The survey of 2,500 UK consumers found that the households getting most of their content from the traditional channels has actually increased to 51 per cent from 46 per cent in 2017.
“It’s no surprise the UK is becoming a nation of streamers, but our research shows just how enthusiastically households have embraced it. Over the next 12-18 months we will see the launch of new streaming services to further sate the UK’s appetite for content. In addition, younger age groups look to continue that trend with 63 per cent of 18 to 24 year olds believing they get better value from their streaming services than from pay-TV,” said Martyn Whistler, global lead media and entertainment analyst at EY.
“However, reports of the demise of traditional TV seem a little premature. Our research shows their popularity is undiminished, with viewers watching them more now than in previous years. The traditional channels are still the bedrock for household viewing and demonstrate the creative strength of the UK.”
Though traditional channels still enjoy a great deal of loyalty, the increasing mixture of services available is causing confusion. 24 per cent of households said they find it difficult to track content across services, platforms, and apps.
Meanwhile, consumer attitudes to advertising are reflected by the fact that streaming services are less reliant on ads. 38 per cent of households were found to be more willing to put up with ads on broadcast TV than on streaming services – a figure which increases to 54 pre cent for 18 to 24-year olds. Moreover, 18 per cent of households would be willing to pay to a premium to stream catch-up TV from traditional channels without ads at the ‘right price point’.
“Our survey demonstrates that audiences are struggling to keep track of their favourite content across various platforms and they are confused by the choices available to them. Technology, Media and Telecoms (TMT) companies need to move away from programme guides and big budget marketing and build artificial intelligence (AI) enabled recommendation engines to push content. This will improve user experience, reduce costs and maximise assets,” said Praveen Shankar, head of technology, media and telecommunications for the UK & Ireland at EY.

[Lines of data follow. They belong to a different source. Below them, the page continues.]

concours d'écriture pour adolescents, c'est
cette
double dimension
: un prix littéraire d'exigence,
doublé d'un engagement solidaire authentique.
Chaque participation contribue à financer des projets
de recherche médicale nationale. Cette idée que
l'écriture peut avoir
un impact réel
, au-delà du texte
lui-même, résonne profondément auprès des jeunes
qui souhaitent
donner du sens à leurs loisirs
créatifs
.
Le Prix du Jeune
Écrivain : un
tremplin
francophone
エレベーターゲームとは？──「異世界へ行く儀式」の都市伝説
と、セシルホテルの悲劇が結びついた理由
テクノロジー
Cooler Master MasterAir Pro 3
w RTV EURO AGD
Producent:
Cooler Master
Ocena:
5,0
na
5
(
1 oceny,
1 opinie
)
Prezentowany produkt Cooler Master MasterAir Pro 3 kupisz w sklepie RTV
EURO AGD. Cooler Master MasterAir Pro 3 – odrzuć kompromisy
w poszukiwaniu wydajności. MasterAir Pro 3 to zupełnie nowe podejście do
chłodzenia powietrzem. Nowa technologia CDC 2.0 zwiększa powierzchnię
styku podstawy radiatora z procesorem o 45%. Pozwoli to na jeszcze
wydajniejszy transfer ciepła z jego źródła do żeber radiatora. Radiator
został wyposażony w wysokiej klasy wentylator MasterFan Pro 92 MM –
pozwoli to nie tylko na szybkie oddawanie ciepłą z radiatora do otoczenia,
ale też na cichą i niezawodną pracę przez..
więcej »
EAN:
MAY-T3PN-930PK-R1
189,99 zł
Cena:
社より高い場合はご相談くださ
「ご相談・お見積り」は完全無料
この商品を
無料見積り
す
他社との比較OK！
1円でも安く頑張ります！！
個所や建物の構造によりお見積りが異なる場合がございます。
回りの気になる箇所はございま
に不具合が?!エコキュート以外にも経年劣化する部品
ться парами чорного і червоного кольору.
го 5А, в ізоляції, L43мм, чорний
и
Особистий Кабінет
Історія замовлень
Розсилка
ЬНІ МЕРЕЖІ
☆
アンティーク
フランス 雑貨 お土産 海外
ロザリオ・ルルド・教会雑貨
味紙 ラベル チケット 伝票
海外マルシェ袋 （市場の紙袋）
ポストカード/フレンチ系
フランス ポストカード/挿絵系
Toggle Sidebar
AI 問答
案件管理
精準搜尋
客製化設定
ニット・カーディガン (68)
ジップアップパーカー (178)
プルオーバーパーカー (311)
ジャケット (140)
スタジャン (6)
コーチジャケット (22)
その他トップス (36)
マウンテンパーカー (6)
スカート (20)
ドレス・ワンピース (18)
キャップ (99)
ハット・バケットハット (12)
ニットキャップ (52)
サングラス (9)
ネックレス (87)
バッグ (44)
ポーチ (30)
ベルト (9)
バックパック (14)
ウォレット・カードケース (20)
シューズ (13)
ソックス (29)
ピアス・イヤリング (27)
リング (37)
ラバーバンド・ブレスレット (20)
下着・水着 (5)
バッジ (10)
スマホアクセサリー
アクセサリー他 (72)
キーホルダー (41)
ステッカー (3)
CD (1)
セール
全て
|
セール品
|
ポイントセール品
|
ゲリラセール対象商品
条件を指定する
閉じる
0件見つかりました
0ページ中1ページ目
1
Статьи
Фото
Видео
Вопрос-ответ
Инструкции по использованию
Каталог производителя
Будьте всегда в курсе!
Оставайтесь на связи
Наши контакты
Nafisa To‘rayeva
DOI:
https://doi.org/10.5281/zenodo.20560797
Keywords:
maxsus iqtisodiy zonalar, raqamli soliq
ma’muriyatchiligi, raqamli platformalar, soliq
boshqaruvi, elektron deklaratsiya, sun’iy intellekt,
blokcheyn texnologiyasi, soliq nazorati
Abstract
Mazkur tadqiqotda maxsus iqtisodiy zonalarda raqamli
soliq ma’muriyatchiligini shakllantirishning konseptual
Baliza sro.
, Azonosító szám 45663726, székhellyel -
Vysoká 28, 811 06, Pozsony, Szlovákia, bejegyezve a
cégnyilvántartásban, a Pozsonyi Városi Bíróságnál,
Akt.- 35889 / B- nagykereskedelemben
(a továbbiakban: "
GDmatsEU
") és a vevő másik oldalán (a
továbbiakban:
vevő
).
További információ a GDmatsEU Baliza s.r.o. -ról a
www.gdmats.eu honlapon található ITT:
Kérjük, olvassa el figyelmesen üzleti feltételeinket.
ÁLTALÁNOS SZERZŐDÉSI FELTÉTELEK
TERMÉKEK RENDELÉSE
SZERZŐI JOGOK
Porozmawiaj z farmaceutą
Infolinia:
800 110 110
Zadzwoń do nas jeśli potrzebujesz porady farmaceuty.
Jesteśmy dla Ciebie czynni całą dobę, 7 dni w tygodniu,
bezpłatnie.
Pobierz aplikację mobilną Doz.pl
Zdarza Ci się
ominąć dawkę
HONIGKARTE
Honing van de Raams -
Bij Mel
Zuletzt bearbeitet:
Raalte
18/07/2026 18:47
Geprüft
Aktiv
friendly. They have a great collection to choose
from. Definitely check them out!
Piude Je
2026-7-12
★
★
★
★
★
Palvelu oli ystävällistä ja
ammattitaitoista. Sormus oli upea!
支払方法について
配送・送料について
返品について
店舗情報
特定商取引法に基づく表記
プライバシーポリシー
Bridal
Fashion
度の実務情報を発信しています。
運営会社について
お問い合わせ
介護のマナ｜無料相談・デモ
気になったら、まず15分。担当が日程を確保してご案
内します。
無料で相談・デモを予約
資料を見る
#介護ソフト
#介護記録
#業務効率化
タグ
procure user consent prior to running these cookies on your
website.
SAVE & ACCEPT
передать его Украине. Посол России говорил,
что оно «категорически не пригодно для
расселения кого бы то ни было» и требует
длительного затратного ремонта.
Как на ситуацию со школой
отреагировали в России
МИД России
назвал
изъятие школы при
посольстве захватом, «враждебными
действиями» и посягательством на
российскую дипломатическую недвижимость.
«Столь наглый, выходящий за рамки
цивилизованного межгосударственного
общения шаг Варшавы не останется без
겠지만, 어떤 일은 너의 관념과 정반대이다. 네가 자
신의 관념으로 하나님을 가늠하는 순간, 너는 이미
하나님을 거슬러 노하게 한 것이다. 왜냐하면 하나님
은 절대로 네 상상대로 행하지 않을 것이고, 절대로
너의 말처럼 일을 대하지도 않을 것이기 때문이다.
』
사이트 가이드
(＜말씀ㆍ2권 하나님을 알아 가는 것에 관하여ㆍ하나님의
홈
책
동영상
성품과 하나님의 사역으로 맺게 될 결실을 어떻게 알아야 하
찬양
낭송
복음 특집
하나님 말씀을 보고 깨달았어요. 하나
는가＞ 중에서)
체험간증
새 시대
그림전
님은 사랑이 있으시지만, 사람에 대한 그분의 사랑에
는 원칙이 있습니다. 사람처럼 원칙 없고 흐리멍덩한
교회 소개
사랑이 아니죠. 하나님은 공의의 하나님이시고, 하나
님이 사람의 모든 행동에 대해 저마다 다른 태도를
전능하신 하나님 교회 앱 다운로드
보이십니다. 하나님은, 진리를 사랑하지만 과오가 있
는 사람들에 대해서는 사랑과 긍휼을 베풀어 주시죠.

“In addition, content providers need to stay focused on their audience. Customers vary significantly in how they consume content, so personalising experiences through data and insights is paramount. Only a deeper understanding of preference can ensure that content companies are able to unlock premium services and enable them to be strategic in how they invest in, utilise, price and bundle technologies together to reach audiences in the home.”